Analysis: Don Brash’s approach to Treaty issues
Gordon F Copeland
United Future Party
Friday, January 30, 2004
Don Brash’s approach to Treaty issues – an analysis
The Treaty of Waitangi is exactly that, i.e. a treaty, a word defined in the dictionary as ''a formal agreement between two or more states''. It is not a partnership and the use of that word is therefore, in my opinion, unhelpful.
The treaty has three fundamental provisions.
Firstly it transfers sovereignty and government over New Zealand to the Queen of England (the Crown) “for ever”.
Secondly the Queen commits herself to the protection of all the people of New Zealand, including protection of property rights in relation to their lands, villages, and all other treasures.
Thirdly it provides that all of the people of New Zealand will enjoy the same rights and duties of citizenship as the people of England.
Both parties to the Treaty, that is the Crown and Maori, have a solemn legal and moral duty to uphold its terms. That reality should be beyond question and beyond argument. It is simply a matter of allowing our “yes” to mean “yes” and our “no” to mean “no”.
Our focus as a nation should be to uphold the terms of the Treaty. It is abundantly clear that on numerous occasions the government of New Zealand, acting as “agents” of the Crown, has breached the terms of the Treaty, particularly in relation to property and other rights properly belonging to Maori. Equally government attempted to suppress Maori language and culture.
Since the early 1980s we have collectively been putting right those breaches through settlements involving full and unqualified apologies and compensation and Maori language and culture has been both officially recognised and encouraged.
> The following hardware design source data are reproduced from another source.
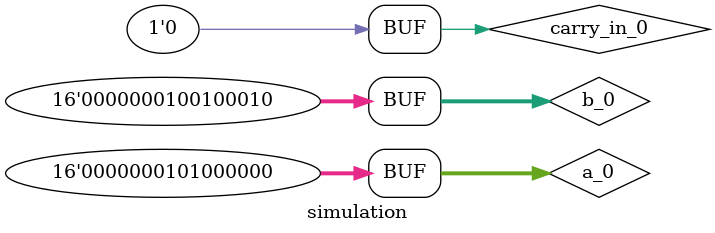
<source format=v>
`timescale 1ns / 1ps


module simulation( );
    
    reg [15:0]a_0;
    reg [15:0]b_0;
    wire c4_0;
    reg carry_in_0;
    wire [15:0]sum_0;

    design_1_wrapper sumator16b(a_0,
    b_0,
    c4_0,
    carry_in_0,
    sum_0
       
    );
    
    initial begin
      a_0 = 320; b_0 = 290;
      carry_in_0 = 0;
    end
endmodule

</source>
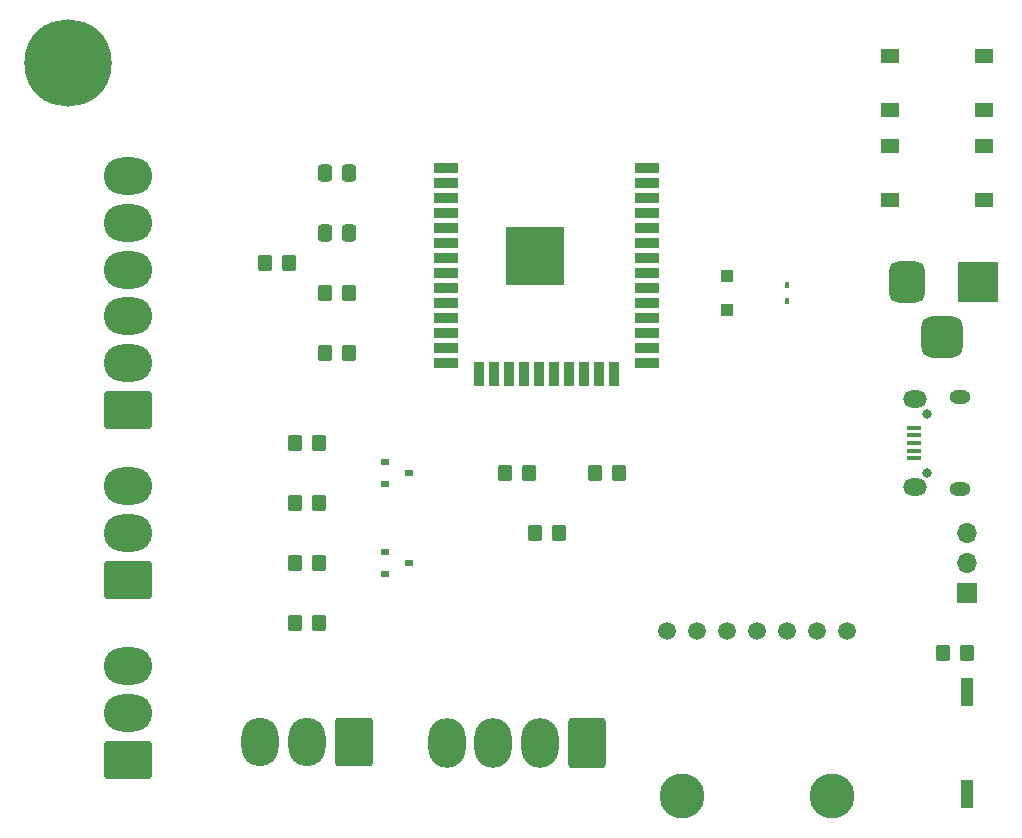
<source format=gts>
%TF.GenerationSoftware,KiCad,Pcbnew,6.0.2+dfsg-1*%
%TF.CreationDate,2022-10-25T22:12:17-05:00*%
%TF.ProjectId,amiplanta,616d6970-6c61-46e7-9461-2e6b69636164,rev?*%
%TF.SameCoordinates,Original*%
%TF.FileFunction,Soldermask,Top*%
%TF.FilePolarity,Negative*%
%FSLAX46Y46*%
G04 Gerber Fmt 4.6, Leading zero omitted, Abs format (unit mm)*
G04 Created by KiCad (PCBNEW 6.0.2+dfsg-1) date 2022-10-25 22:12:17*
%MOMM*%
%LPD*%
G01*
G04 APERTURE LIST*
G04 Aperture macros list*
%AMRoundRect*
0 Rectangle with rounded corners*
0 $1 Rounding radius*
0 $2 $3 $4 $5 $6 $7 $8 $9 X,Y pos of 4 corners*
0 Add a 4 corners polygon primitive as box body*
4,1,4,$2,$3,$4,$5,$6,$7,$8,$9,$2,$3,0*
0 Add four circle primitives for the rounded corners*
1,1,$1+$1,$2,$3*
1,1,$1+$1,$4,$5*
1,1,$1+$1,$6,$7*
1,1,$1+$1,$8,$9*
0 Add four rect primitives between the rounded corners*
20,1,$1+$1,$2,$3,$4,$5,0*
20,1,$1+$1,$4,$5,$6,$7,0*
20,1,$1+$1,$6,$7,$8,$9,0*
20,1,$1+$1,$8,$9,$2,$3,0*%
G04 Aperture macros list end*
%ADD10RoundRect,0.250000X1.800000X-1.330000X1.800000X1.330000X-1.800000X1.330000X-1.800000X-1.330000X0*%
%ADD11O,4.100000X3.160000*%
%ADD12R,1.120000X2.440000*%
%ADD13R,0.800000X0.600000*%
%ADD14RoundRect,0.250000X-0.350000X-0.450000X0.350000X-0.450000X0.350000X0.450000X-0.350000X0.450000X0*%
%ADD15R,1.550000X1.300000*%
%ADD16C,3.810000*%
%ADD17C,1.500000*%
%ADD18R,3.500000X3.500000*%
%ADD19RoundRect,0.750000X-0.750000X-1.000000X0.750000X-1.000000X0.750000X1.000000X-0.750000X1.000000X0*%
%ADD20RoundRect,0.875000X-0.875000X-0.875000X0.875000X-0.875000X0.875000X0.875000X-0.875000X0.875000X0*%
%ADD21R,2.000000X0.900000*%
%ADD22R,0.900000X2.000000*%
%ADD23R,5.000000X5.000000*%
%ADD24O,0.800000X0.800000*%
%ADD25R,1.300000X0.450000*%
%ADD26O,1.800000X1.150000*%
%ADD27O,2.000000X1.450000*%
%ADD28R,1.100000X1.100000*%
%ADD29R,1.700000X1.700000*%
%ADD30O,1.700000X1.700000*%
%ADD31C,7.400000*%
%ADD32RoundRect,0.250000X-0.337500X-0.475000X0.337500X-0.475000X0.337500X0.475000X-0.337500X0.475000X0*%
%ADD33RoundRect,0.250000X1.330000X1.850000X-1.330000X1.850000X-1.330000X-1.850000X1.330000X-1.850000X0*%
%ADD34O,3.160000X4.200000*%
%ADD35RoundRect,0.250000X1.330000X1.800000X-1.330000X1.800000X-1.330000X-1.800000X1.330000X-1.800000X0*%
%ADD36O,3.160000X4.100000*%
%ADD37R,0.400000X0.480000*%
G04 APERTURE END LIST*
D10*
%TO.C,Jtem1*%
X33125000Y-90320000D03*
D11*
X33125000Y-86360000D03*
X33125000Y-82400000D03*
%TD*%
D12*
%TO.C,SWin1*%
X104140000Y-99835000D03*
X104140000Y-108445000D03*
%TD*%
D13*
%TO.C,Q2*%
X54870000Y-87950000D03*
X54870000Y-89850000D03*
X56890000Y-88900000D03*
%TD*%
D14*
%TO.C,RRTS1*%
X47260000Y-78740000D03*
X49260000Y-78740000D03*
%TD*%
D15*
%TO.C,SWEnable1*%
X97625000Y-46010000D03*
X105575000Y-46010000D03*
X97625000Y-50510000D03*
X105575000Y-50510000D03*
%TD*%
D16*
%TO.C,U2*%
X92710000Y-108585000D03*
X80010000Y-108585000D03*
D17*
X93980000Y-94615000D03*
X91440000Y-94615000D03*
X88900000Y-94615000D03*
X86360000Y-94615000D03*
X83820000Y-94615000D03*
X81280000Y-94615000D03*
X78740000Y-94615000D03*
%TD*%
D18*
%TO.C,J1*%
X105060000Y-65082500D03*
D19*
X99060000Y-65082500D03*
D20*
X102060000Y-69782500D03*
%TD*%
D14*
%TO.C,RED1*%
X102140000Y-96520000D03*
X104140000Y-96520000D03*
%TD*%
%TO.C,RDTR1*%
X47260000Y-83820000D03*
X49260000Y-83820000D03*
%TD*%
D21*
%TO.C,U3*%
X60080000Y-55415000D03*
X60080000Y-56685000D03*
X60080000Y-57955000D03*
X60080000Y-59225000D03*
X60080000Y-60495000D03*
X60080000Y-61765000D03*
X60080000Y-63035000D03*
X60080000Y-64305000D03*
X60080000Y-65575000D03*
X60080000Y-66845000D03*
X60080000Y-68115000D03*
X60080000Y-69385000D03*
X60080000Y-70655000D03*
X60080000Y-71925000D03*
D22*
X62865000Y-72925000D03*
X64135000Y-72925000D03*
X65405000Y-72925000D03*
X66675000Y-72925000D03*
X67945000Y-72925000D03*
X69215000Y-72925000D03*
X70485000Y-72925000D03*
X71755000Y-72925000D03*
X73025000Y-72925000D03*
X74295000Y-72925000D03*
D21*
X77080000Y-71925000D03*
X77080000Y-70655000D03*
X77080000Y-69385000D03*
X77080000Y-68115000D03*
X77080000Y-66845000D03*
X77080000Y-65575000D03*
X77080000Y-64305000D03*
X77080000Y-63035000D03*
X77080000Y-61765000D03*
X77080000Y-60495000D03*
X77080000Y-59225000D03*
X77080000Y-57955000D03*
X77080000Y-56685000D03*
X77080000Y-55415000D03*
D23*
X67580000Y-62915000D03*
%TD*%
D10*
%TO.C,Jmov1*%
X33125000Y-105560000D03*
D11*
X33125000Y-101600000D03*
X33125000Y-97640000D03*
%TD*%
D24*
%TO.C,J2*%
X100800000Y-81240000D03*
X100800000Y-76240000D03*
D25*
X99700000Y-80040000D03*
X99700000Y-79390000D03*
X99700000Y-78740000D03*
X99700000Y-78090000D03*
X99700000Y-77440000D03*
D26*
X103550000Y-74865000D03*
X103550000Y-82615000D03*
D27*
X99750000Y-75015000D03*
X99750000Y-82465000D03*
%TD*%
D14*
%TO.C,rsda1*%
X49800000Y-71120000D03*
X51800000Y-71120000D03*
%TD*%
%TO.C,RRXD0*%
X65040000Y-81280000D03*
X67040000Y-81280000D03*
%TD*%
D28*
%TO.C,Din1*%
X83820000Y-67440000D03*
X83820000Y-64640000D03*
%TD*%
D14*
%TO.C,Rtemp1*%
X44720000Y-63500000D03*
X46720000Y-63500000D03*
%TD*%
D29*
%TO.C,J3*%
X104140000Y-91440000D03*
D30*
X104140000Y-88900000D03*
X104140000Y-86360000D03*
%TD*%
D15*
%TO.C,SWBoot1*%
X97625000Y-53630000D03*
X105575000Y-53630000D03*
X97625000Y-58130000D03*
X105575000Y-58130000D03*
%TD*%
D14*
%TO.C,Rvbus1*%
X47260000Y-93980000D03*
X49260000Y-93980000D03*
%TD*%
%TO.C,R_rstbl1*%
X67580000Y-86360000D03*
X69580000Y-86360000D03*
%TD*%
D31*
%TO.C,REF\u002A\u002A*%
X28050000Y-46600000D03*
%TD*%
D32*
%TO.C,Cfeed1*%
X49762500Y-60960000D03*
X51837500Y-60960000D03*
%TD*%
D33*
%TO.C,Joled1*%
X71980000Y-104140000D03*
D34*
X68020000Y-104140000D03*
X64060000Y-104140000D03*
X60100000Y-104140000D03*
%TD*%
D13*
%TO.C,Q1*%
X54870000Y-80330000D03*
X54870000Y-82230000D03*
X56890000Y-81280000D03*
%TD*%
D35*
%TO.C,Jhum1*%
X52220000Y-104035000D03*
D36*
X48260000Y-104035000D03*
X44300000Y-104035000D03*
%TD*%
D14*
%TO.C,RTXD0*%
X72660000Y-81280000D03*
X74660000Y-81280000D03*
%TD*%
D37*
%TO.C,Dinl1*%
X88900000Y-66700000D03*
X88900000Y-65380000D03*
%TD*%
D14*
%TO.C,rscl1*%
X49800000Y-66040000D03*
X51800000Y-66040000D03*
%TD*%
D32*
%TO.C,Cfeed2*%
X49762500Y-55880000D03*
X51837500Y-55880000D03*
%TD*%
D14*
%TO.C,Rvbus2*%
X47260000Y-88900000D03*
X49260000Y-88900000D03*
%TD*%
D10*
%TO.C,Jluc1*%
X33125000Y-75940000D03*
D11*
X33125000Y-71980000D03*
X33125000Y-68020000D03*
X33125000Y-64060000D03*
X33125000Y-60100000D03*
X33125000Y-56140000D03*
%TD*%
M02*

</source>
To the best of my knowledge Maori on the other hand have never breached the terms of the Treaty (although they would be doing exactly that were they to attempt now to argue that they did not transfer sovereignty over New Zealand to the Crown!)
I find it useful to evaluate Don Brash’s recent speech against this background. I agree with him that we should settle these historical grievances once and for all and as quickly as possible. Until that task is completed we cannot with any degree of integrity move forward as a nation.
I also agree with him that both parties are adhering to the terms of the Treaty when they insist on the same rights and duties of citizenship for all the people of New Zealand.
I disagree however with his commitment to revoke any customary titles issued to Maori under the Government’s foreshore and seabed proposals because, simply stated, that would be a breach of both the Treaty and common law private property rights.
I also disagree with Don Brash’s commitment to the unilateral abolition of the Maori electorates. The plain fact is that Maori have been given the option of separate electorate seats for many years. Therefore their unilateral abolition by a majority non-Maori representation in the NZ Parliament is not only contrary to commonsense but an extremely insensitive, provocative and highhanded way of going about things.
Lastly let me say that I agree with Don Brash that reference to “the principles of the Treaty” of Waitangi in so much of our legislation, is unhelpful. The Treaty is equivalent to any other form of contract between two parties. I think it would come as an enormous surprise to New Zealanders to discover that, say a contract in relation to their home, was to be interpreted according to “the principles of the contract”. As with such simple everyday contracts the Treaty itself should, in my view, be interpreted according to its terms.
The reference to “principles” introduces an unnecessary ambiguity and uncertainty which we could all do without.
These comments are based on the English translation of the Maori text of the Treaty as interpreted by Professor Sir Hugh Kawharu. This translation has been accepted by the Court of Appeal, the Crown and the NZ Maori Council. It is also given precedence over the English version in international law.